Уезжал как в лихорадке, боялся, что Марина почувствует. Нет, ничего, обошлось. И так показалось дома скучно, пресно, привычно, тошно – не жизнь, а тапки разношенные. Потом писатель безумный объявился. Марина на этого придурка Засыпочкина отвлекалась, и он подыгрывал: хмурил брови, сердился, изображал ревность. Хотя его и в самом деле раздражало, что она с ним возится – нашелся гений! А еще его раздражала домашняя суета, мать, следившая за ним с подозрением, и даже то, что Марина ничего не замечала! Или это ему только казалось? А иногда думал: может, ей все равно?! Жил, как пополам рвался.
А потом настал тот страшный день, когда увидел испуганную до обморока Марину и ублюдка с ножом. Чуть не застрелил сгоряча! Но как-то не прочувствовал до конца, что могло быть с Мариной, если бы он вовремя не вернулся домой. А с детьми? Словно это не на самом деле было, а так, кино. И улаживая все это дело, он еще и раздражался, что зря уходит драгоценное время, которое он мог бы провести с Кирой. Потом проснулся среди ночи от крика Марины: «Лёша, не убивай его, не убивай!» И опомнился, подумал: «Боже ж, она же не из-за себя – из-за меня мучается. Не о том думает, что могла сама погибнуть, а о том, что я мог этого козла застрелить! Что я делаю?»
Умом, сердцем понимал – надо прекратить. Но стоило вспомнить Киру – ее длинные ноги, струящиеся светлые волосы, горячие губы, маленькую грудь с розовыми сосками, перламутровую кожу, тонкие, ловкие руки с длинными пальцами – ноготочки лопаточками, такие невинные, детские, с белыми кантиками! – забывал обо всем, себя не помнил. Подсел, как на наркотик. Что-то мучительно болезненное было в их тайной близости, постыдное, и оттого особенно жгучее. А ведь даже не покраснел, когда Марине соврал, что не спали. Формально – да. Берег ее. Но все остальное…
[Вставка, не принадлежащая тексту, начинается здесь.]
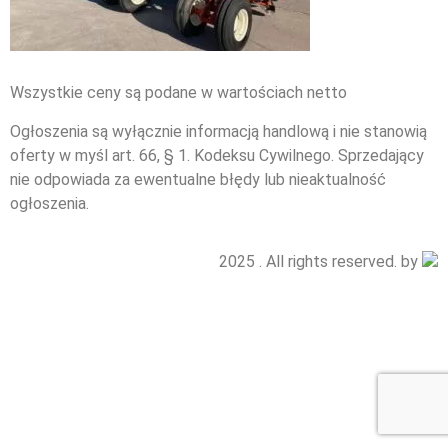
Wszystkie ceny są podane w wartościach netto
Ogłoszenia są wyłącznie informacją handlową i nie stanowią
oferty w myśl art. 66, § 1. Kodeksu Cywilnego. Sprzedający
nie odpowiada za ewentualne błędy lub nieaktualność
ogłoszenia.
2025 . All rights reserved. by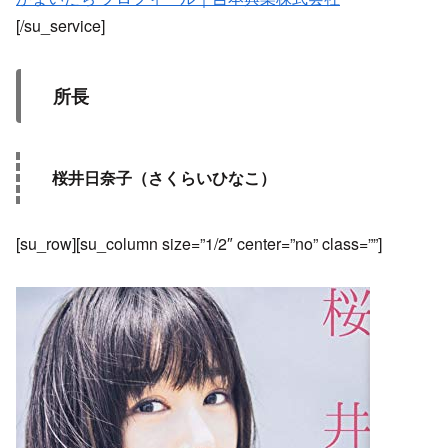
[/su_service]
所長
桜井日奈子（さくらいひなこ）
[su_row][su_column size=”1/2″ center=”no” class=””]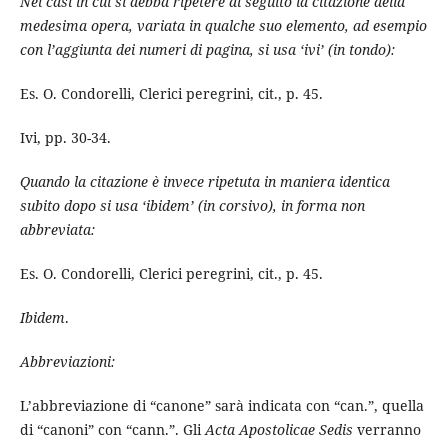
Nei casi in cui si debba ripetere di séguito la citazione della
medesima opera, variata in qualche suo elemento, ad esempio
con l’aggiunta dei numeri di pagina, si usa ‘ivi’ (in tondo):
Es. O. Condorelli, Clerici peregrini, cit., p. 45.
Ivi, pp. 30-34.
Quando la citazione è invece ripetuta in maniera identica
subito dopo si usa ‘ibidem’ (in corsivo), in forma non
abbreviata:
Es. O. Condorelli, Clerici peregrini, cit., p. 45.
Ibidem
.
Abbreviazioni:
L’abbreviazione di “canone” sarà indicata con “can.”, quella
di “canoni” con “cann.”. Gli
Acta Apostolicae Sedis
verranno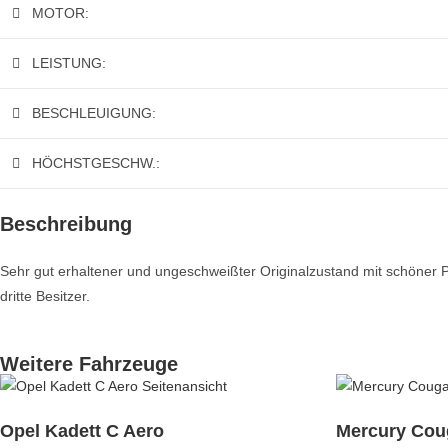
MOTOR:
LEISTUNG:
BESCHLEUIGUNG:
HÖCHSTGESCHW.:
Beschreibung
Sehr gut erhaltener und ungeschweißter Originalzustand mit schöner Pat
dritte Besitzer.
Weitere Fahrzeuge
Opel Kadett C Aero
Mercury Cou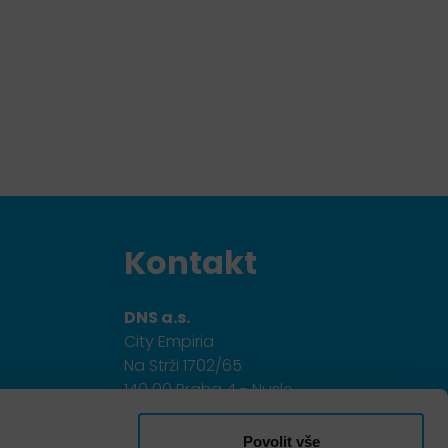
Kontakt
DNS a.s.
City Empiria
Na Strži 1702/65
140 00 Praha 4 - Nusle
+420 703 433 957
Povolit vše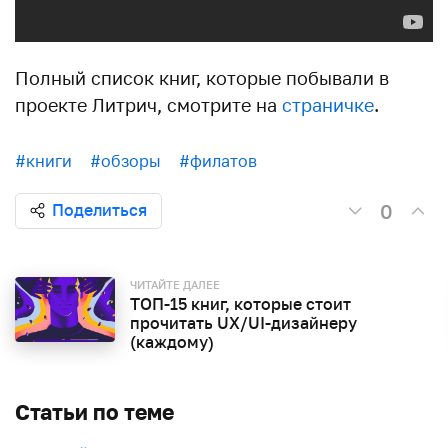
Полный список книг, которые побывали в
проекте Литрич, смотрите на
страничке
.
#книги
#обзоры
#филатов
0
Поделиться
ЧИТАЙТЕ ДАЛЕЕ
ТОП-15 книг, которые стоит
прочитать UX/UI-дизайнеру
(каждому)
Статьи по теме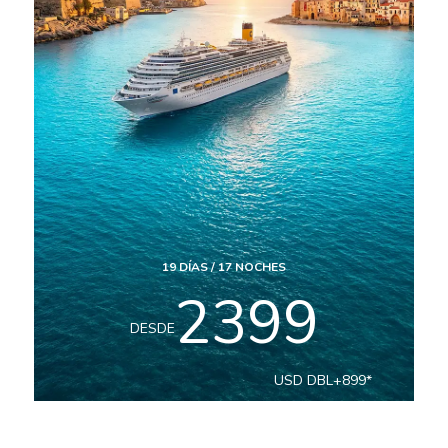
17
DÍAS /
14
NOCHES
1599
DESDE
USD
DBL
+
999
*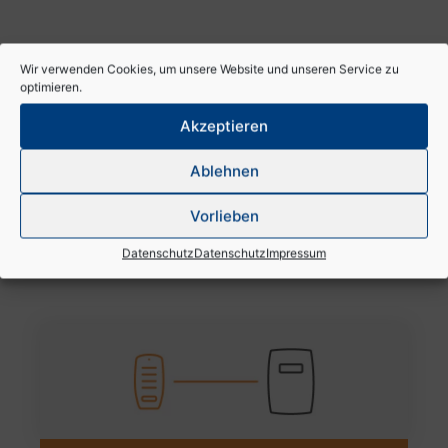
Wir verwenden Cookies, um unsere Website und unseren Service zu
optimieren.
Akzeptieren
Ablehnen
Vorlieben
Zertifikate​
Datenschutz
Datenschutz
Impressum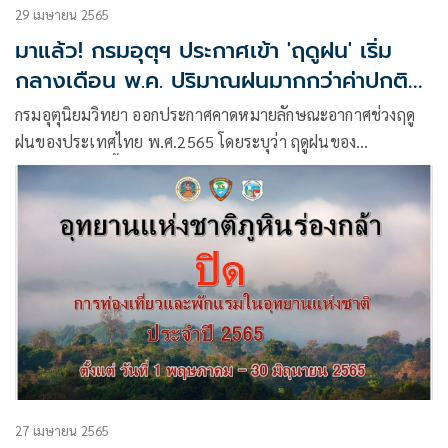
ประเทศไทยตอนบนมีกำลังแรง
29 เมษายน 2565
มาแล้ว! กรมอุตุฯ ประกาศเข้า 'ฤดูฝน' เริ่ม
กลางเดือน พ.ค. ปริมาณฝนมากกว่าค่าปกติ
3%
กรมอุตุนิยมวิทยา ออกประกาศคาดหมายลักษณะอากาศช่วงฤดู
ฝนของประเทศไทย พ.ศ.2565 โดยระบุว่า ฤดูฝนของ
ประเทศไทยปีนี้ คาดว่า จะเริ่มประมาณกลางเดือนพฤษภาคม
2565 ซึ่งใกล้เคียงปกติ
27 เมษายน 2565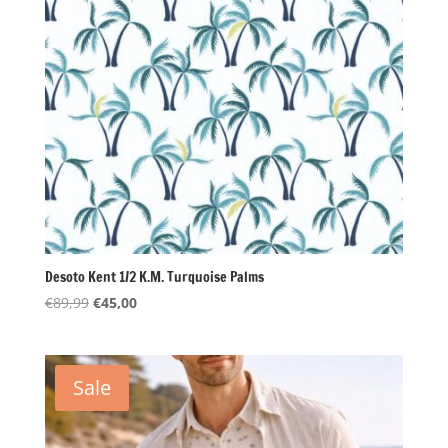
Desoto Kent 1/2 K.M. Turquoise Palms
Oorspronkelijke
Huidige
€
89,99
€
45,00
prijs
prijs
was:
is:
€89,99.
€45,00.
Sale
С самого первого раза, с того поцелуя не оставляло его ощущение непрерывного и безнадежного падения в бездну. Что бы он ни делал: рисовал, играл с детьми, ел, спал, ехал в машине; с кем бы он ни был: с Мариной, с Кирой, с кем угодно – он летел вниз, вниз и вниз, как врубелевский Демон со сломанными крыльями, кувыркаясь и ударяясь о камни.
И не мог понять, как, каким образом он, патологически не выносивший никакой лжи и сам не умевший врать, оказался вдруг втянут в этот морок обмана. И не знал – случайно ли, намеренно ли оставил портрет на виду. А может, специально? Чтобы само все решилось? Положился на судьбу, потому что не мог дальше жить во лжи. На какую судьбу? На Марину! Пусть, думал, она решит как-нибудь. Но – не вышло.
И вот теперь он висел на тонкой нитке над бездной. Думал, что же делать: то ли обрезать к чертовой матери эту нить и разбиться наконец вдребезги, то ли карабкаться по ней вверх, обдирая в кровь ладони?